Les unionistes se sont toujours opposés à un traitement différencié de l’Irlande du Nord au sein du Royaume-Uni. Et jusque-là, ils jouissaient d’un moyen de pression. En effet, depuis les élections législatives anticipées en 2017, le DUP semble un acteur clé dans les négociations liées au Brexit. Avec ses dix députés, la formation protestante sert de béquille au parti conservateur dépourvu de majorité. Mais rapidement, l’allié du gouvernement devient encombrant pour les Tories « Lorsque l’ancienne Première ministre, Theresa May, était au pouvoir, ils utilisaient leur droit de véto dès qu’une décision ne leur convenait pas », rappelle le spécialiste nord-irlandais.

Quand Boris Johnson arrive au pouvoir en juillet dernier, les unionistes espèrent de meilleures relations avec le parti conservateur. Si Bojo promet de ne pas toucher aux lignes rouges évoquées par Arlène Foster, il ne tient pas sa parole. Le Premier ministre britannique trahit le DUP et accepte un accord qui selon sa cheffe « met en péril l’intégrité de l’Union ». Dans la foulée, le petit parti conservateur essuie un deuxième revers. Le 22 octobre, le parlement britannique légalise le mariage pour tous ainsi que le droit à l’avortement. Pour la formation protestante et conservatrice, l’humiliation est totale. Aujourd’hui, le DUP se trouve dans une mauvaise passe. Il pourrait perdre son influence à Westminster si le parti conservateur obtient une majorité suffisamment importante aux élections législatives prévues le 12 décembre.

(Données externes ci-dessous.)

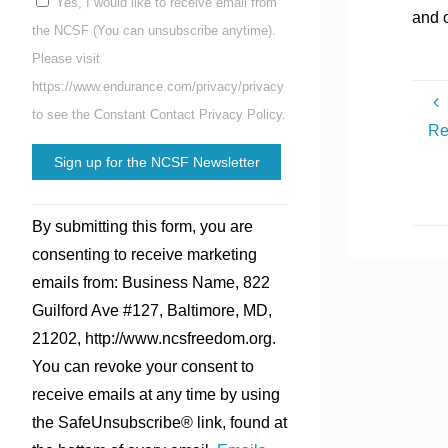
Yes, I would like to receive email from
and 
the NCSF (You can unsubscribe anytime).
Please visit
https://www.endurance.com/privacy/privacy
to see the Constant Contact Privacy Policy.
Re
Constant
By submitting this form, you are
Contact
consenting to receive marketing
Use.
emails from: Business Name, 822
Please
Guilford Ave #127, Baltimore, MD,
leave
21202, http://www.ncsfreedom.org.
this
You can revoke your consent to
field
receive emails at any time by using
blank.
the SafeUnsubscribe® link, found at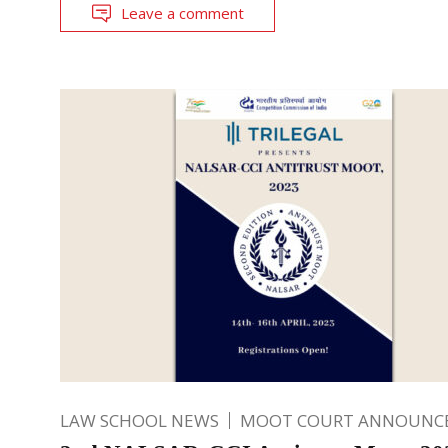
Leave a comment
LAW SCHOOL NEWS
MOOT COURT ANNOUNC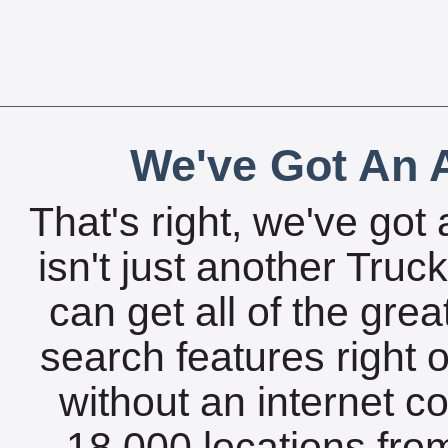
We've Got An A
That's right, we've got 
isn't just another Tru
can get all of the gre
search features right 
without an internet c
18,000 locations fro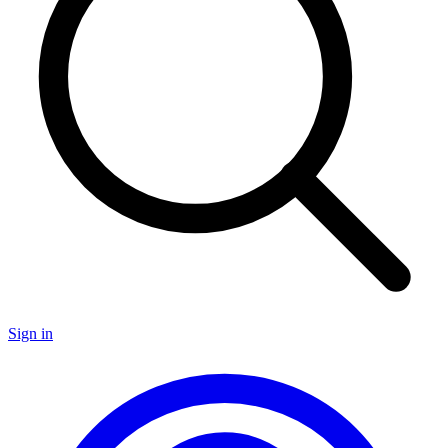
Sign in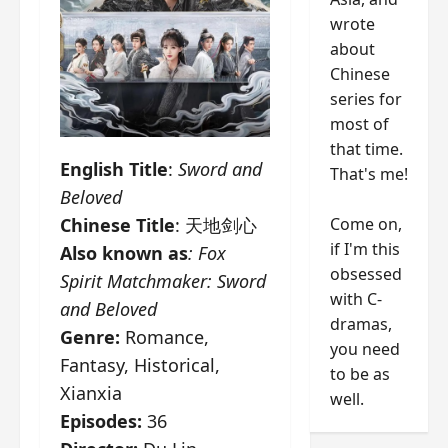
wrote
about
Chinese
series for
most of
that time.
English Title
:
Sword and
That's me!
Beloved
Come on,
Chinese Title
: 天地剑心
if I'm this
Also known as
:
Fox
obsessed
Spirit Matchmaker: Sword
with C-
and Beloved
dramas,
Genre:
Romance,
you need
Fantasy, Historical,
to be as
Xianxia
well.
Episodes:
36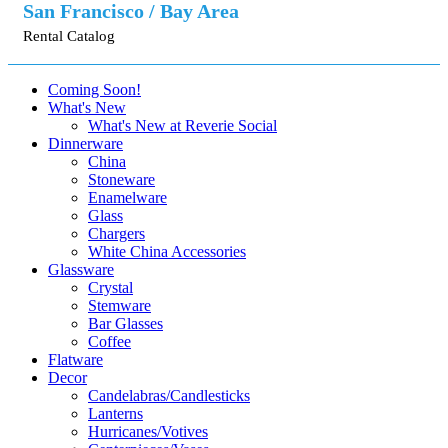
San Francisco / Bay Area
Rental Catalog
Coming Soon!
What's New
What's New at Reverie Social
Dinnerware
China
Stoneware
Enamelware
Glass
Chargers
White China Accessories
Glassware
Crystal
Stemware
Bar Glasses
Coffee
Flatware
Decor
Candelabras/Candlesticks
Lanterns
Hurricanes/Votives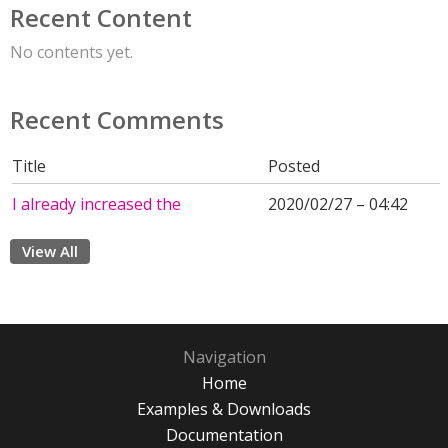
Recent Content
No contents yet.
Recent Comments
Title
Posted
I already increased the
2020/02/27 – 04:42
View All
Navigation
Home
Examples & Downloads
Documentation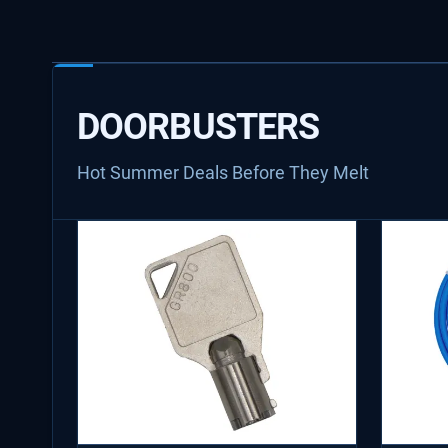
DOORBUSTERS
Hot Summer Deals Before They Melt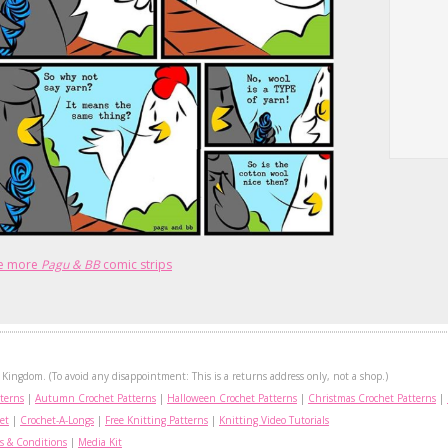
e more
Pagu & BB
comic strips
Kingdom. (To avoid any disappointment: This is a returns address only, not a shop.)
terns
|
Autumn Crochet Patterns
|
Halloween Crochet Patterns
|
Christmas Crochet Patterns
|
et
|
Crochet-A-Longs
|
Free Knitting Patterns
|
Knitting Video Tutorials
s & Conditions
|
Media Kit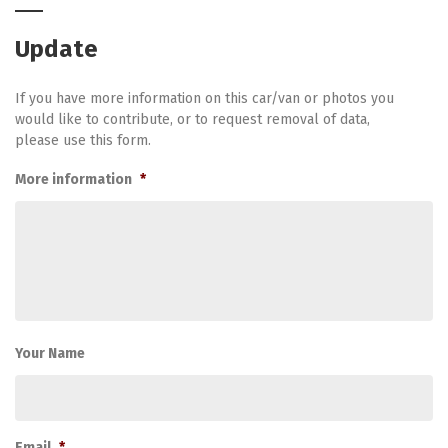
Update
If you have more information on this car/van or photos you
would like to contribute, or to request removal of data,
please use this form.
More information
*
Your Name
Email
*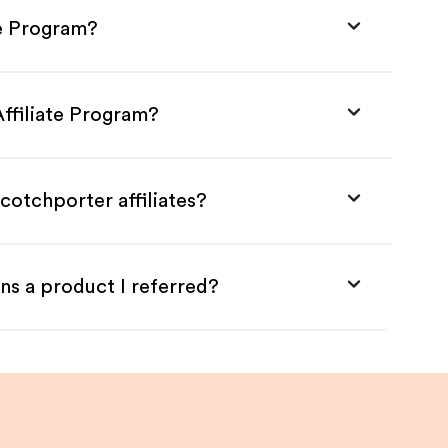
te Program?
Affiliate Program?
cotchporter affiliates?
ns a product I referred?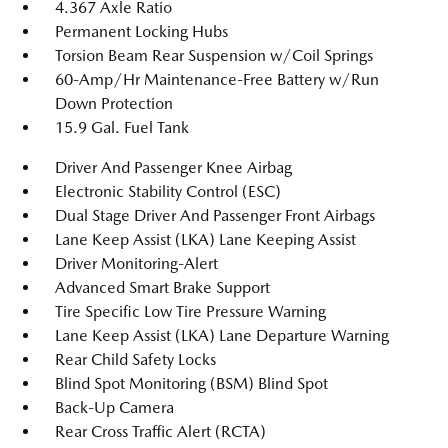
4.367 Axle Ratio
Permanent Locking Hubs
Torsion Beam Rear Suspension w/Coil Springs
60-Amp/Hr Maintenance-Free Battery w/Run
Down Protection
15.9 Gal. Fuel Tank
Driver And Passenger Knee Airbag
Electronic Stability Control (ESC)
Dual Stage Driver And Passenger Front Airbags
Lane Keep Assist (LKA) Lane Keeping Assist
Driver Monitoring-Alert
Advanced Smart Brake Support
Tire Specific Low Tire Pressure Warning
Lane Keep Assist (LKA) Lane Departure Warning
Rear Child Safety Locks
Blind Spot Monitoring (BSM) Blind Spot
Back-Up Camera
Rear Cross Traffic Alert (RCTA)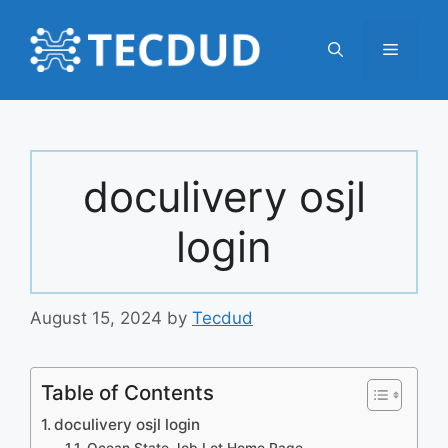
Skip
to
Menu
content
doculivery osjl
login
August 15, 2024
by
Tecdud
Table of Contents
doculivery osjl login
Ocean State Job Lot Home Page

« La liaison entre le DUP et le parti conservateur ne se base pas sur l’amour. C’est une relation fondée sur le pouvoir », explique Keith Gerard Breen avant de reprendre: « Les unionistes ont toujours eu peur d’être trahis par Westminster. » Pour Stuart Hughes, membre de l’UUP – une autre formation unioniste – la partition de 1921 signe la première trahison. A l’époque, Edward Carson, figure politique importante, accuse déjà les conservateurs d’utiliser les unionistes pour garder le pouvoir, les rejetant lorsqu’il est devenu politiquement opportun de le faire. « On a toujours été abandonné. Beaucoup de conservateurs se disent unionistes, mais une fois qu’ils sont au pouvoir, ils ne font rien en notre faveur », explique Stuart Hughes.

Mais pourquoi les unionistes restent-ils si attachés au Royaume-Uni? « La grande majorité des membres du DUP et de l’UUP (près de 80% dans les deux partis) considèrent leur identité nationale comme britannique », répond Jim McAuley, professeur à l’université de Huddersfield. Selon le spécialiste, de nombreux unionistes considèrent l’accord de Brexit proposé comme portant atteinte à leur identité même, d’où les remous dans les communautés loyalistes. Or l’amour des unionistes nord-irlandais pour la couronne britannique semble à sens unique.

Un sondage publié le 12 novembre montre le peu d’intérêt des Britanniques pour l’Irlande du Nord. « La majorité des Britanniques seraient prêts à abandonner l’Irlande du Nord afin d’obtenir un Brexit fonctionnel », explique Élodie Fabre, professeur à la Queens University. En effet, l’Irlande du Nord ne représente qu’une petite partie du Royaume-Uni soit 1,8 million d’habitants, « un grain de sable dans la machine pour ceux qui sont en faveur du Brexit. », conclut la professeure.